─── Record set ───

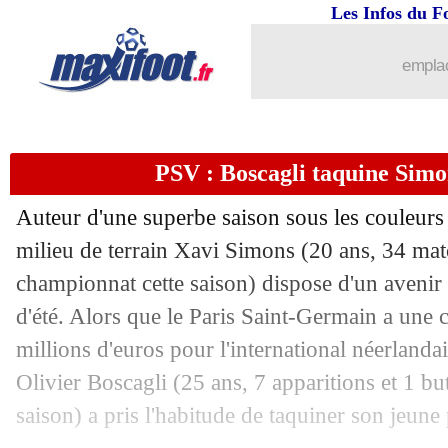
Les Infos du F
emplac
PSV : Boscagli taquine Simo
Auteur d'une superbe saison sous les couleur
milieu de terrain Xavi
Simons
(20 ans, 34 mat
championnat cette saison) dispose d'un avenir 
d'été. Alors que le Paris Saint-Germain a une c
millions d'euros pour l'international néerland
Olivier
Boscagli
(25 ans, 7 apparitions et 1 bu
saison) a pris l'habitude de taquiner son jeune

───

▶ _Exercise_:
Without the pictures, copy out each entry exactly as it stands.

▶ _Output of the task_:
Les Infos du F
emplac
PSV : Boscagli taquine Simo
Auteur d'une superbe saison sous les couleur
milieu de terrain Xavi
Simons
(20 ans, 34 mat
championnat cette saison) dispose d'un avenir 
d'été. Alors que le Paris Saint-Germain a une c
millions d'euros pour l'international néerland
Olivier
Boscagli
(25 ans, 7 apparitions et 1 bu
saison) a pris l'habitude de taquiner son jeune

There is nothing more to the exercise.